┌─ Given information
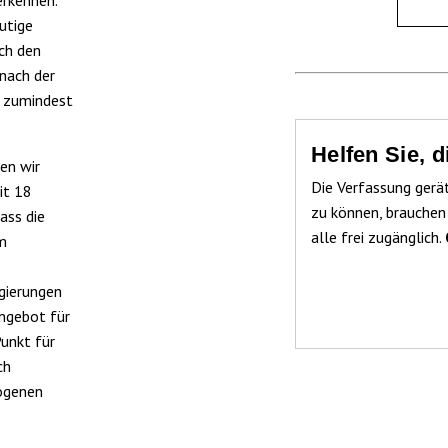
utige
ch den
nach der
l zumindest
Helfen Sie, 
den wir
Die Verfassung gerä
it 18
zu können, brauchen
ass die
alle frei zugänglich.
em
gierungen
ngebot für
Punkt für
ch
zogenen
└─
→ Task statement
Every entry above should be restated word for word, with the images left out.

→ Your response
utige
ch den
nach der
l zumindest
Helfen Sie, 
den wir
Die Verfassung gerä
it 18
zu können, brauchen
ass die
alle frei zugänglich.
em
gierungen
ngebot für
Punkt für
ch
zogenen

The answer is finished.